● **YOUR TASK**: Please copy every line below that contains the string "about".
____ RECORD EXCERPTS
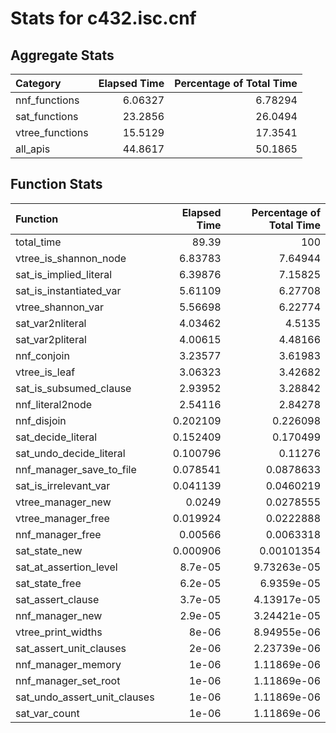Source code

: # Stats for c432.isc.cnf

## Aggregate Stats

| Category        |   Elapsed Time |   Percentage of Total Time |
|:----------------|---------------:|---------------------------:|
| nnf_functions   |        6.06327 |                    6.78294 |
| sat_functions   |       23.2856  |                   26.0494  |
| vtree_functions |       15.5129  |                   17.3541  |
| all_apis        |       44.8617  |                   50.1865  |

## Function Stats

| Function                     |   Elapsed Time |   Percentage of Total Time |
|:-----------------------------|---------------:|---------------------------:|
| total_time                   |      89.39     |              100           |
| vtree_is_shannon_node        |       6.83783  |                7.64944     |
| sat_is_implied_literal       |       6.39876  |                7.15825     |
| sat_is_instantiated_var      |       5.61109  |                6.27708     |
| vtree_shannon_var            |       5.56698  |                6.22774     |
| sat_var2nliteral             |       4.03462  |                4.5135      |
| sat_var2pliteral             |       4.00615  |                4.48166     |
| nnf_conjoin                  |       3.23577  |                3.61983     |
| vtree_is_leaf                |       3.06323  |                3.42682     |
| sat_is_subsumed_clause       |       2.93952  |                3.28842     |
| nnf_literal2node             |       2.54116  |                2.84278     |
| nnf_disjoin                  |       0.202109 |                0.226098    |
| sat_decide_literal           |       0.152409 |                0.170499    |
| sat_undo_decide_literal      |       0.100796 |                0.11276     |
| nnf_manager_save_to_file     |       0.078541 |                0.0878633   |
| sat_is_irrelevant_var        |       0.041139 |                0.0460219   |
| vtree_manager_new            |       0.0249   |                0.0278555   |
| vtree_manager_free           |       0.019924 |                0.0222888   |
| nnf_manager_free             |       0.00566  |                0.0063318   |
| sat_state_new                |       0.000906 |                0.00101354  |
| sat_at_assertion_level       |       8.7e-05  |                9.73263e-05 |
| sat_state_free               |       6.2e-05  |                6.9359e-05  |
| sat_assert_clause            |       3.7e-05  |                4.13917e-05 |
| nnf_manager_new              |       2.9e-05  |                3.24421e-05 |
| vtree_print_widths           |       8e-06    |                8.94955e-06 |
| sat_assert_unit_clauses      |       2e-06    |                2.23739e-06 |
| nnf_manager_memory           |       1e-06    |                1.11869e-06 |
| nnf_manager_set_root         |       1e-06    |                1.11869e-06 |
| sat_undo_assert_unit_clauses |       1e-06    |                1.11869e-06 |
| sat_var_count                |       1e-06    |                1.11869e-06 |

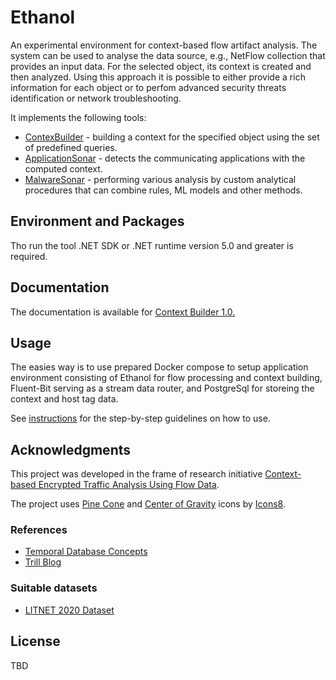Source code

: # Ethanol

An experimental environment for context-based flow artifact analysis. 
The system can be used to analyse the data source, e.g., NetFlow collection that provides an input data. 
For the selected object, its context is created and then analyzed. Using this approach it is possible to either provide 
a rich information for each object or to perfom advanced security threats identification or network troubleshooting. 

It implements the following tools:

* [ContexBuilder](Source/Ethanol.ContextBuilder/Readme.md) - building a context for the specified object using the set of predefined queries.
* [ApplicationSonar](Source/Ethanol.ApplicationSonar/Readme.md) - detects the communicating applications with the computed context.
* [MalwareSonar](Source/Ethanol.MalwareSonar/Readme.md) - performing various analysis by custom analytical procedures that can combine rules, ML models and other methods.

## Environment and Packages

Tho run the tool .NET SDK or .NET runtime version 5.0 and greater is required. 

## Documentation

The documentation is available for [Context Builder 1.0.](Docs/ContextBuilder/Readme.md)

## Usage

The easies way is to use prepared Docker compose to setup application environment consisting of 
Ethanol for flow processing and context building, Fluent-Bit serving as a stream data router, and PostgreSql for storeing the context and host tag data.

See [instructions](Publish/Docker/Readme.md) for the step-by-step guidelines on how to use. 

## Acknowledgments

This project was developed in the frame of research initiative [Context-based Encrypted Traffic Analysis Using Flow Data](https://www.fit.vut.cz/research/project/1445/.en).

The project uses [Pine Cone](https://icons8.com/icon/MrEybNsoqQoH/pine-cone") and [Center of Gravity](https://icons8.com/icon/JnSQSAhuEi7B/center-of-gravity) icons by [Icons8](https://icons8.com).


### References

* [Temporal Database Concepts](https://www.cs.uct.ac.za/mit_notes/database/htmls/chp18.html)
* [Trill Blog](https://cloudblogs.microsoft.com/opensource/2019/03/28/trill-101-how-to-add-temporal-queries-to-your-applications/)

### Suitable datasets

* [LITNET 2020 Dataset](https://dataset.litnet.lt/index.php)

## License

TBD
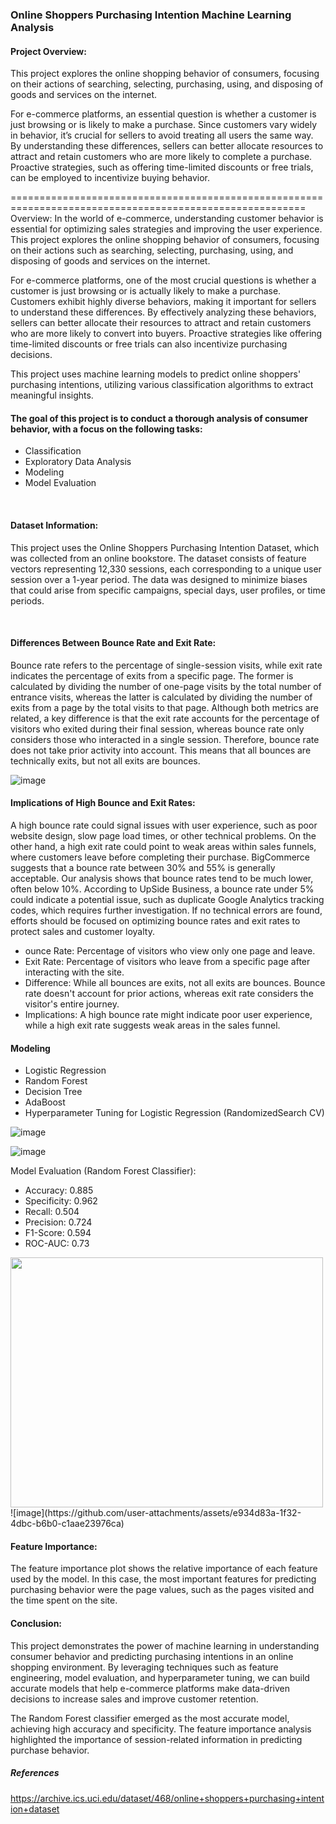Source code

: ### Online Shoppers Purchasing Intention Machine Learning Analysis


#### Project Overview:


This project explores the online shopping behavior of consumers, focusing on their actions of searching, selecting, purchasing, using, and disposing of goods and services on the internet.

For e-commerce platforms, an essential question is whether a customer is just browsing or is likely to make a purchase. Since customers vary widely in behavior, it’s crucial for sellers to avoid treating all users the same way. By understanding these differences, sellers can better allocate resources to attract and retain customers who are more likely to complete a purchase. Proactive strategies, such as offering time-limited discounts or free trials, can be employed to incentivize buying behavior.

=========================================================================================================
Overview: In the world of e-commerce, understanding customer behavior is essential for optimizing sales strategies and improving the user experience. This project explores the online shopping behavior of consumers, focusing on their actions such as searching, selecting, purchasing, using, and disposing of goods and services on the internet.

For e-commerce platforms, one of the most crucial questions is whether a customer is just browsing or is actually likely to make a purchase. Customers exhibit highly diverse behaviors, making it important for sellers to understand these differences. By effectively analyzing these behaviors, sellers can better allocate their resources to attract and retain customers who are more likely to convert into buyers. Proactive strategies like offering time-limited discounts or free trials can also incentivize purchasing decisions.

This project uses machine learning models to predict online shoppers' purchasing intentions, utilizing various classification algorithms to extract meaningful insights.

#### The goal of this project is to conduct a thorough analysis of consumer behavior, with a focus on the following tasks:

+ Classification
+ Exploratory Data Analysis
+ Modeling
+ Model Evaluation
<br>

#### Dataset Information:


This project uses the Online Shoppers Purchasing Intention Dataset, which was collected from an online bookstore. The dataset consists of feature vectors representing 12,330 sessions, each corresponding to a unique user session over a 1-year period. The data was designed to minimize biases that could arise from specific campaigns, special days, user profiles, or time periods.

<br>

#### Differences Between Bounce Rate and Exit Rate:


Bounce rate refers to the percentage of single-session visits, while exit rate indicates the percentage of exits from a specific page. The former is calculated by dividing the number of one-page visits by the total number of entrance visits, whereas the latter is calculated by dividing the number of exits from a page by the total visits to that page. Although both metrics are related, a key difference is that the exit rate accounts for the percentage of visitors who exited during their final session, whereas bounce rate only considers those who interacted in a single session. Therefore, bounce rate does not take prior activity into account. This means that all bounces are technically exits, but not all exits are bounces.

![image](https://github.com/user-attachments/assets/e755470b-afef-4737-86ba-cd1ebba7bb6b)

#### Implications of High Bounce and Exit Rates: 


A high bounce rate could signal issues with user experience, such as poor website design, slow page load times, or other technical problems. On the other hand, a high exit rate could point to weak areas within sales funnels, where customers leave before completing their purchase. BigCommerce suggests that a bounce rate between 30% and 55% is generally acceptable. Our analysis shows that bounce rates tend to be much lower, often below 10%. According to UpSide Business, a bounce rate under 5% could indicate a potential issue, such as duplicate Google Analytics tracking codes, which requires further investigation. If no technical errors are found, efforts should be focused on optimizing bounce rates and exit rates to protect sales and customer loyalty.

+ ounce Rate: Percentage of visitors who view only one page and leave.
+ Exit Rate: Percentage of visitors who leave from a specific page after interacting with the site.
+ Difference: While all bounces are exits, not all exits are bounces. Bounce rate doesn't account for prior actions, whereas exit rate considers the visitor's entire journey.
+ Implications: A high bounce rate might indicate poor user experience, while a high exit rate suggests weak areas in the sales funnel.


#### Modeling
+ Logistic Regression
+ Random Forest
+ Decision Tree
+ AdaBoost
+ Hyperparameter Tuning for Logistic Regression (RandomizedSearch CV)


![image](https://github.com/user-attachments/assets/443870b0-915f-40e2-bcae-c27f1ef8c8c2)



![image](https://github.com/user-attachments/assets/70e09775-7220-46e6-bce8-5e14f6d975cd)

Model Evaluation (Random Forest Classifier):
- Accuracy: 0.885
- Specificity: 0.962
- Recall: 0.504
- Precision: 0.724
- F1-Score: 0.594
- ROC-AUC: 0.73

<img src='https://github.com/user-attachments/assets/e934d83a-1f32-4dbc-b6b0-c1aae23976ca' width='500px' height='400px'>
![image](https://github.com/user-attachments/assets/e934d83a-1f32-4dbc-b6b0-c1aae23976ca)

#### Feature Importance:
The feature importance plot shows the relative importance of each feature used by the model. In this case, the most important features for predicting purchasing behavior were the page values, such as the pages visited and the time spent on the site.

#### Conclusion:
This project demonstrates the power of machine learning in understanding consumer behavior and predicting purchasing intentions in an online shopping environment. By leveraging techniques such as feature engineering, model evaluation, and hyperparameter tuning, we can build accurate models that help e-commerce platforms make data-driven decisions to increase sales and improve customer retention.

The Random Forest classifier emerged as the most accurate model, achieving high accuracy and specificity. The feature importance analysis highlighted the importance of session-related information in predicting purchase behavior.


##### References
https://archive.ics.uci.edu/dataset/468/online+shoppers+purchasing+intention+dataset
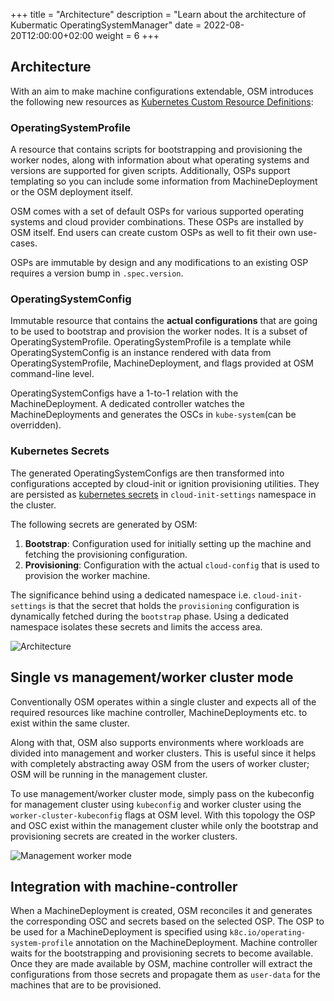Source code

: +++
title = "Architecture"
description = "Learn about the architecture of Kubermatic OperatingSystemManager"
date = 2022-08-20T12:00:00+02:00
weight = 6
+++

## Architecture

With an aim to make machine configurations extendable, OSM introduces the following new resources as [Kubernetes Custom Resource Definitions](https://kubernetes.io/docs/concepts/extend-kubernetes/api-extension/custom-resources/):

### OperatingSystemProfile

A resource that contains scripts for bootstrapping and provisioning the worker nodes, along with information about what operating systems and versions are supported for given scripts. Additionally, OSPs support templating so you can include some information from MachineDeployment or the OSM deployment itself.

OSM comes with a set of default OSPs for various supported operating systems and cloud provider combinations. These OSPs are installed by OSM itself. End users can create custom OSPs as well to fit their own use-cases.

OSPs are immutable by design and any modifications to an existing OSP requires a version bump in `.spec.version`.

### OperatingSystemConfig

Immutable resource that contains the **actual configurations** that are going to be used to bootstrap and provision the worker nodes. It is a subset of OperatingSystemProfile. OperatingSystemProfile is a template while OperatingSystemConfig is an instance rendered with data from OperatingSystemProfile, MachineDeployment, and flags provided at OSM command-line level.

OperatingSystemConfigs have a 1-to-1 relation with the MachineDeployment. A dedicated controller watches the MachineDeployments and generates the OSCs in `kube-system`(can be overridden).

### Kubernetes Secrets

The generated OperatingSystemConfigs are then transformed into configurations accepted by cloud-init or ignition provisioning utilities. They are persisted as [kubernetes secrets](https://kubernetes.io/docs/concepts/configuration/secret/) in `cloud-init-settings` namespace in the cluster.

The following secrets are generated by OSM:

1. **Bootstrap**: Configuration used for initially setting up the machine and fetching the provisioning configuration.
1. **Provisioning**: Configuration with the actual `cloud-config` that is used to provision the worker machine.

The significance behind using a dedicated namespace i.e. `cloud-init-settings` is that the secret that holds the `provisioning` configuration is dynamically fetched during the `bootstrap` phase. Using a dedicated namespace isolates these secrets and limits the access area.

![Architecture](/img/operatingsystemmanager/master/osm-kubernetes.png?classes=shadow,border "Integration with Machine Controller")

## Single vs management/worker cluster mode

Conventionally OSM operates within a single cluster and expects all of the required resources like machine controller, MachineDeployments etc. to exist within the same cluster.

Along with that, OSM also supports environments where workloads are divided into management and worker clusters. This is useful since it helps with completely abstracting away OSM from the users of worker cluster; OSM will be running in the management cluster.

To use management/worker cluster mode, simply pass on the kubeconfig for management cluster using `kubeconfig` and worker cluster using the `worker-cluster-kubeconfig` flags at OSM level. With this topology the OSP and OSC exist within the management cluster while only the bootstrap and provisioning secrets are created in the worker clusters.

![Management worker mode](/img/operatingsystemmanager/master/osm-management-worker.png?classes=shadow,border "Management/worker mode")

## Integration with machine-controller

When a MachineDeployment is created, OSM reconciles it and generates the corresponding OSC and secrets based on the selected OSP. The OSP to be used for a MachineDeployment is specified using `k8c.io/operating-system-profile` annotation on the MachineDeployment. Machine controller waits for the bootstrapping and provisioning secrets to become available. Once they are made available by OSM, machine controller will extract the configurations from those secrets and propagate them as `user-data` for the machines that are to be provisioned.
________
● **TASK OUTPUT**:
description = "Learn about the architecture of Kubermatic OperatingSystemManager"
A resource that contains scripts for bootstrapping and provisioning the worker nodes, along with information about what operating systems and versions are supported for given scripts. Additionally, OSPs support templating so you can include some information from MachineDeployment or the OSM deployment itself.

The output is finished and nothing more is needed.